Hi Sandipan,
Saw the pics. That is one nice car! Noticed that the color is one that was available on the old zen, and was one of the most popular colors - it was called bottle green then, I guess.
The power and torque Internal combustion engines (both petrol and diesel) produce is not constant over the RPM range, but increases initially with the engine speed, and reaches a maximum at a design dependent RPM. Normally these points are above our common engine RPMs during city driving.

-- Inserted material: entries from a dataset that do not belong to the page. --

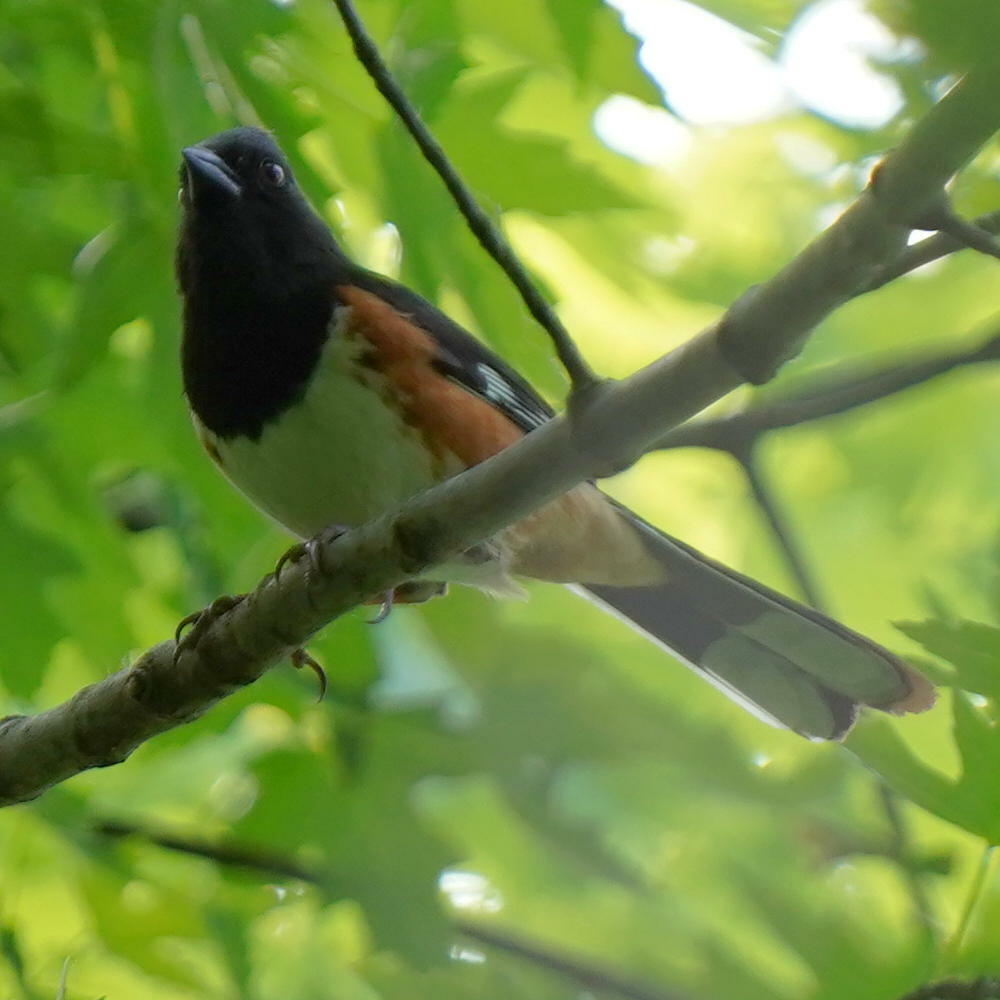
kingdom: Animalia
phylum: Chordata
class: Aves
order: Passeriformes
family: Passerellidae
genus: Pipilo
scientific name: Pipilo erythrophthalmus
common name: Eastern towhee
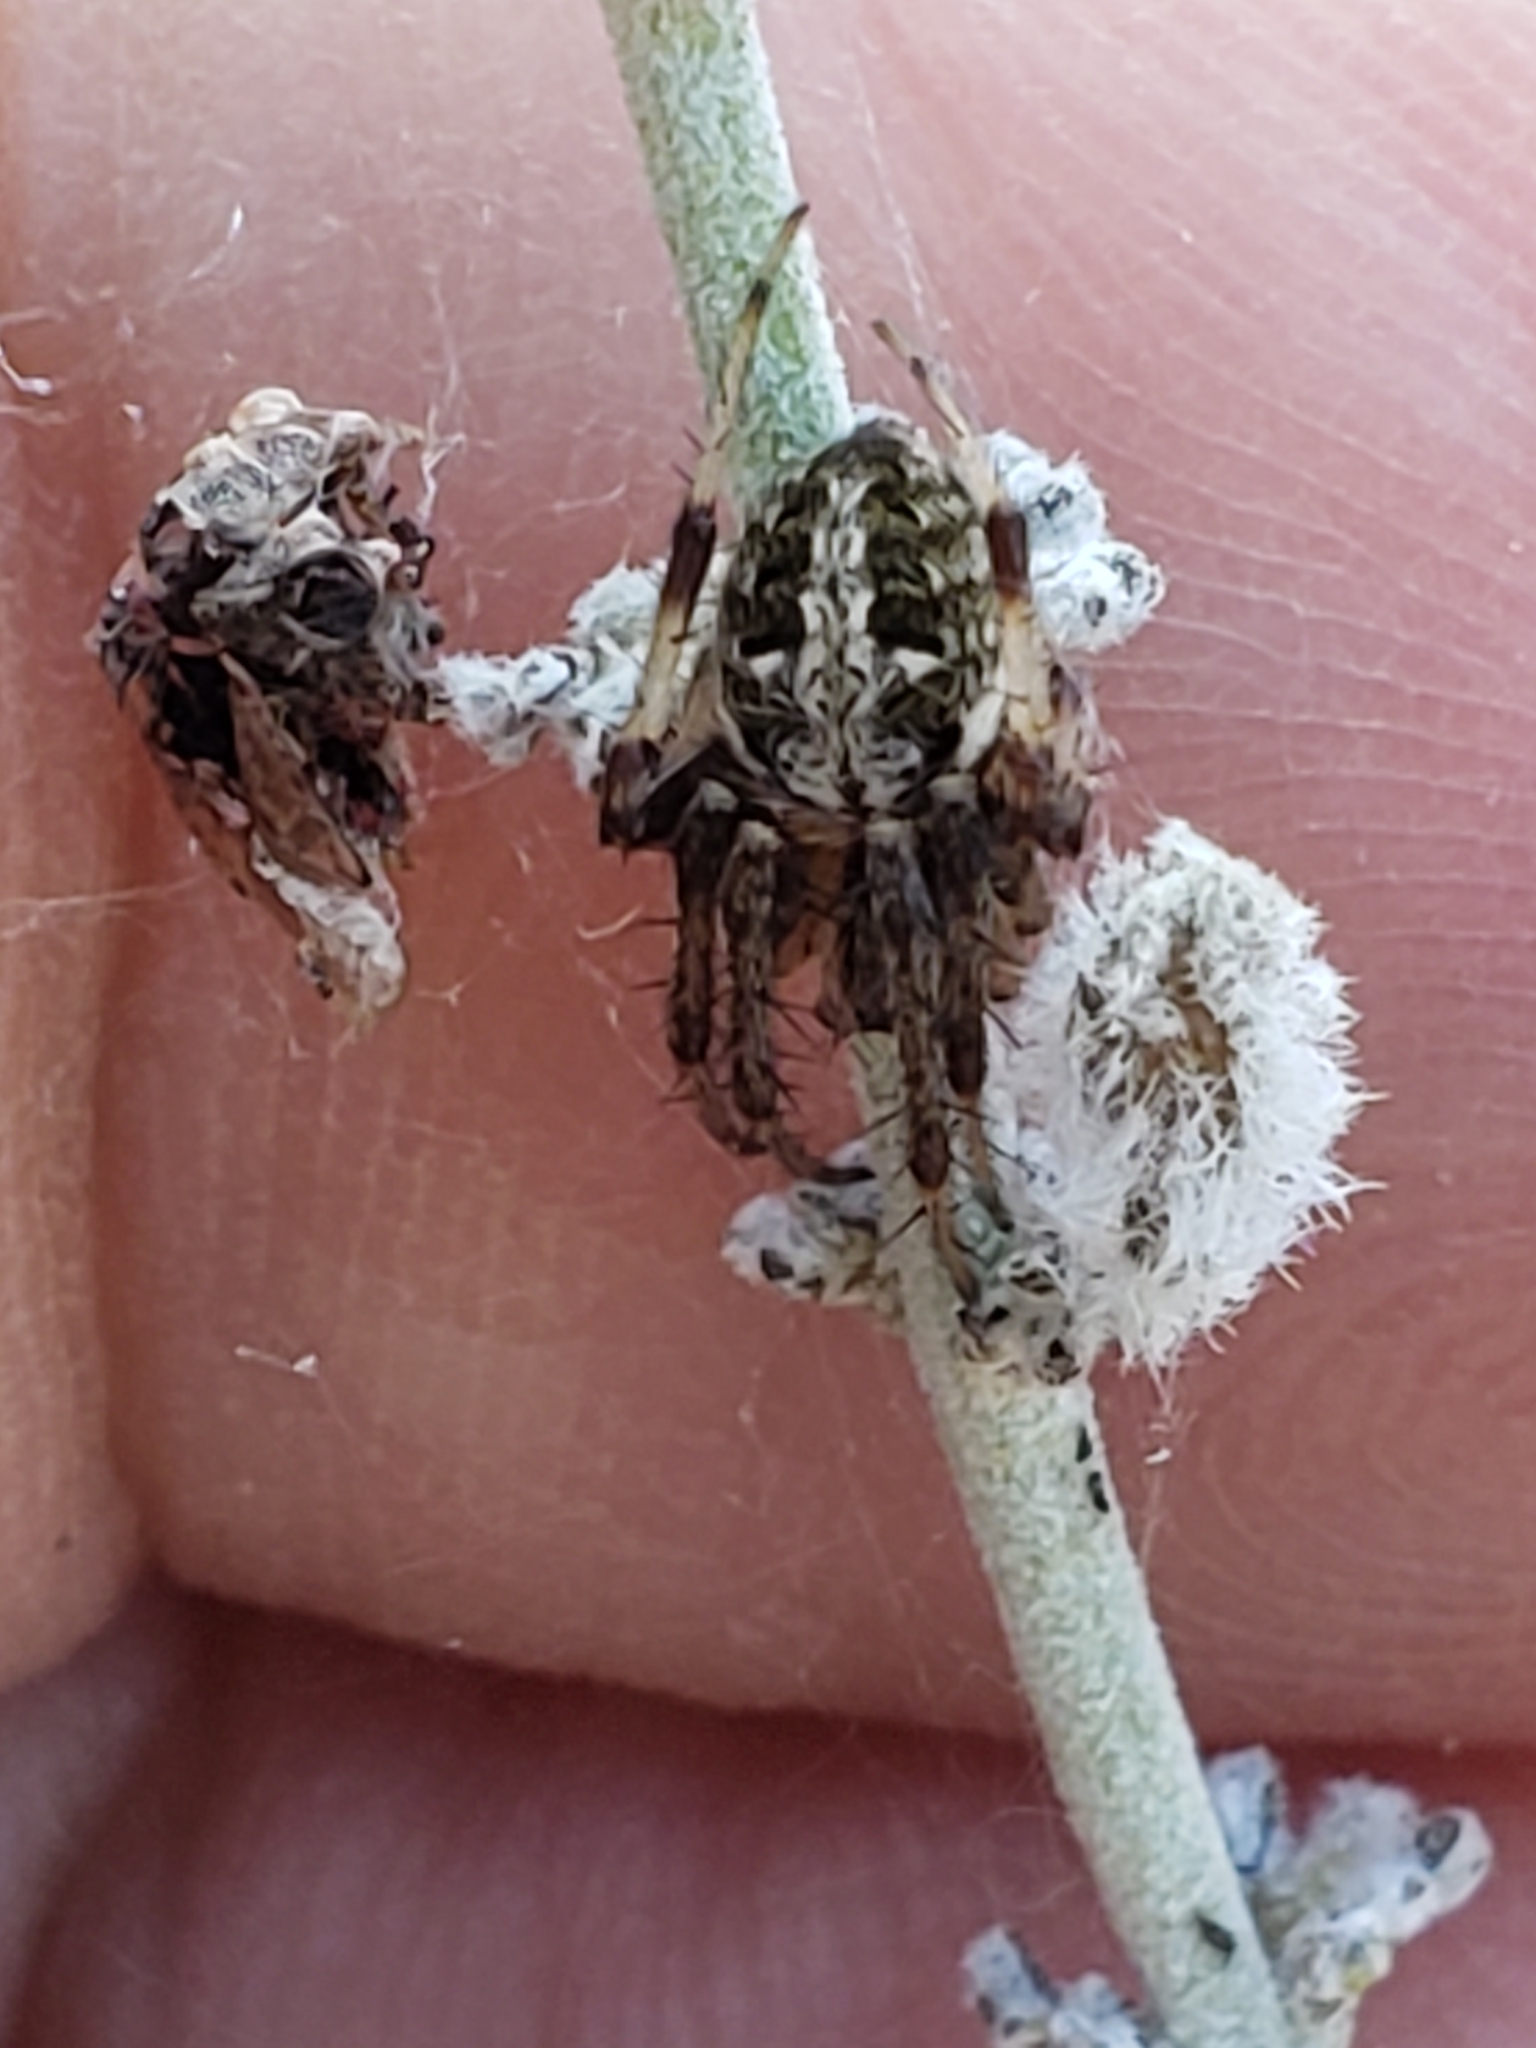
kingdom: Animalia
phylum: Arthropoda
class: Arachnida
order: Araneae
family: Araneidae
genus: Neoscona
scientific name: Neoscona arabesca
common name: Orb weavers
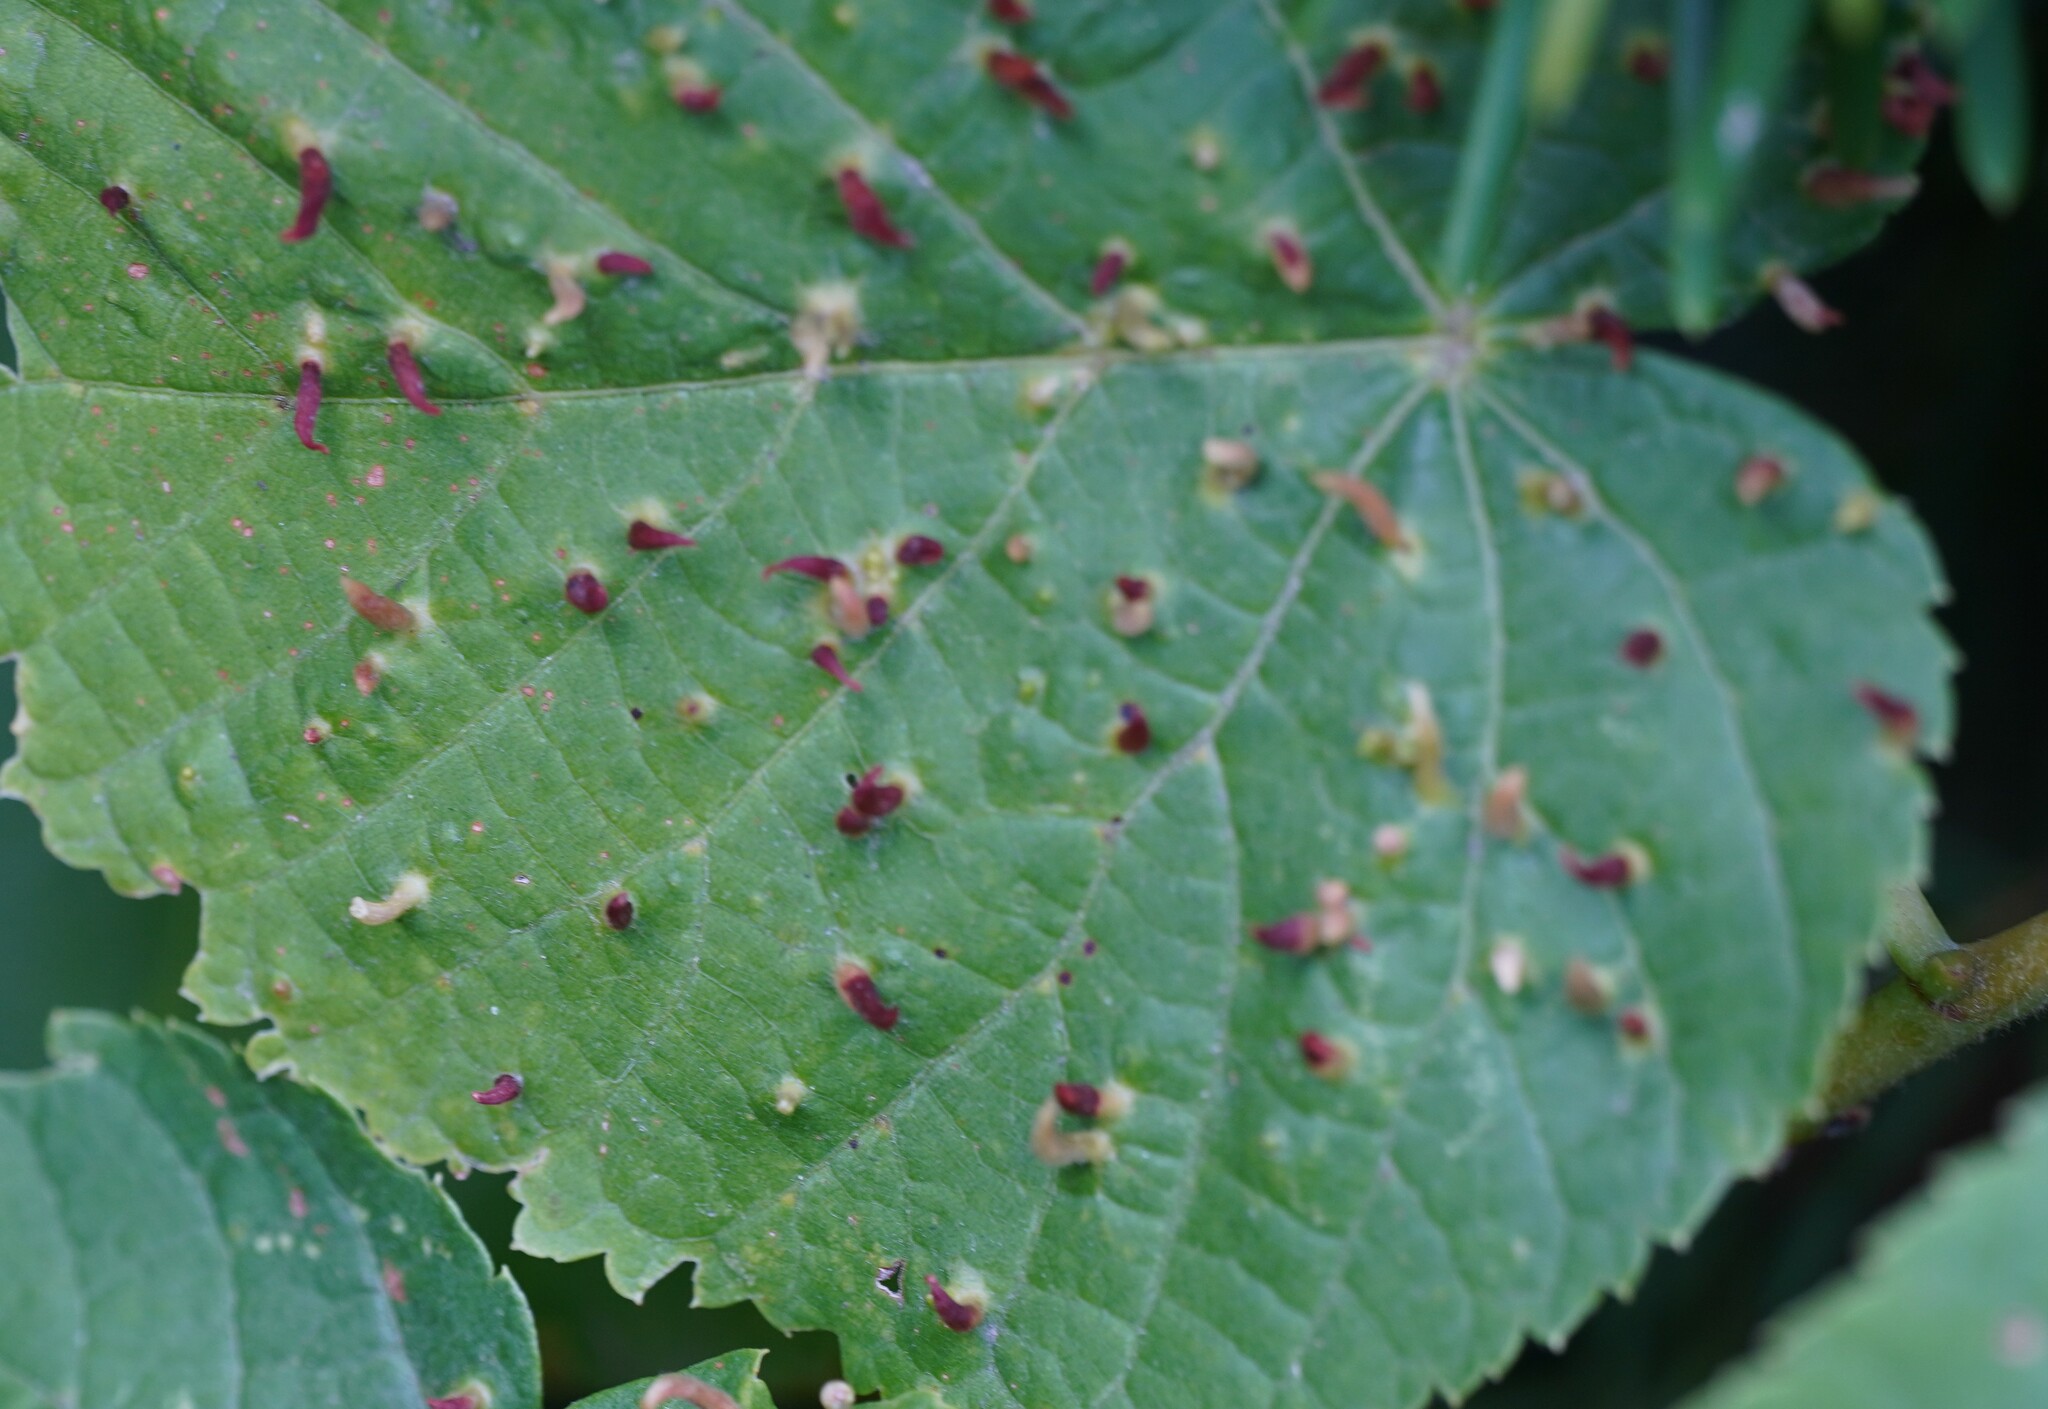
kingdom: Animalia
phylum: Arthropoda
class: Arachnida
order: Trombidiformes
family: Eriophyidae
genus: Eriophyes
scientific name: Eriophyes tiliae
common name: Red nail gall mite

Car owners manual generally specifies the shift points for good acceleration and fuel efficiency - if your car has a tachometer, you are able to correlate these shift points to a lower and an upper limit to the engine RPM. Then it is easier to keep the engine in the band where power delivery is optimal - hit lower RPM limit - shift to lower gear, hit upper RPM limit - change to higher gear.
In the absence of a Tacho, one has to keep shift points in mind always, and then gauge one's state with respect to these shift points. If you are in a lower gear than recommended at the speed, engine RPM will be on the higher side, power delivery will be good, but you will soon hit a limit as far as car speed is concerned. Similarly if you are in a higher gear than recommended at the speed, your RPM will be lower, and you are in the danger of lugging the engine (strange knocking sounds when operating to near stalling engine speed). This is not good for engine's health.
So tacho frees you from making one extra conversion to arrive at the engine status. But you can, by practice, habituate yourself to the speedo/gear combination, and arrive at the same status.